** Given passage follows **
FIG. 12 is a partial side sectional view of the high frequency board-to-board connector of FIG. 1 with two transverse rows of conductive pins;

FIG. 13 is a plan view of a design for interconnecting with the high frequency board-to-board connector of FIG. 1 with two transverse rows of receptacles;

FIG. 14 is a plan view of the high frequency board-to-board connector of FIG. 1 with one conductive pin and a cube shape;

FIG. 15 is a plan view of the high frequency board-to-board connector of FIG. 1 with one conductive pin and a cylindrical shape; and

FIG. 16 is a plan view of the high frequency board-to-board connector of FIG. 1 with an array of insulative housing arranged in transverse rows and columns.

DETAILED DESCRIPTION

A high frequency board-to-board connector for interconnecting printed circuit boards is described hereinafter for addressing the foregoing problems.

A first embodiment of the invention, a high frequency board-to-board connector 20 for connecting to a design 22 (as shown in FIG. 6) is described with reference to FIG. 1, which shows a front view of the high frequency board-to-board connector 20 with a partial sectional view of an insulative housing 24, and FIG. 2, which shows a reverse view of the high frequency board-to-board connector of FIG. 1, with a grounding element 26 exposed. The design 22 includes a matrix of electrical tracks found on a conventional printed circuit board (PCB). The high frequency board-to-board connector 20 comprises of three main elements: the insulative housing 24, the grounding element 26 and a transverse row of conductive pins 34 as shown in FIG. 3.
** End of Given passage **
** Information provided follows **
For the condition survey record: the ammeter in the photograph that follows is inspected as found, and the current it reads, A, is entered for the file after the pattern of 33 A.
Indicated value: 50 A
** End of Information provided **
§ **Exercise set**
A. Answer these about the connector passage:
(i) What does FIG. 15 show?
(ii) What does the design 22 include?
(iii) What are the three main elements of the high frequency board-to-board connector 20?
B. Duplicate the portion of the connector passage starting with "FIG. 14 is a" and going on through "rows and columns.".

§ **Written responses**
A.
(i) A plan view of the high frequency board-to-board connector of FIG. 1 with one conductive pin and a cylindrical shape.
(ii) A matrix of electrical tracks found on a conventional printed circuit board (PCB).
(iii) The insulative housing 24, the grounding element 26 and a transverse row of conductive pins 34.

B.
FIG. 14 is a plan view of the high frequency board-to-board connector of FIG. 1 with one conductive pin and a cube shape;

FIG. 15 is a plan view of the high frequency board-to-board connector of FIG. 1 with one conductive pin and a cylindrical shape; and

FIG. 16 is a plan view of the high frequency board-to-board connector of FIG. 1 with an array of insulative housing arranged in transverse rows and columns.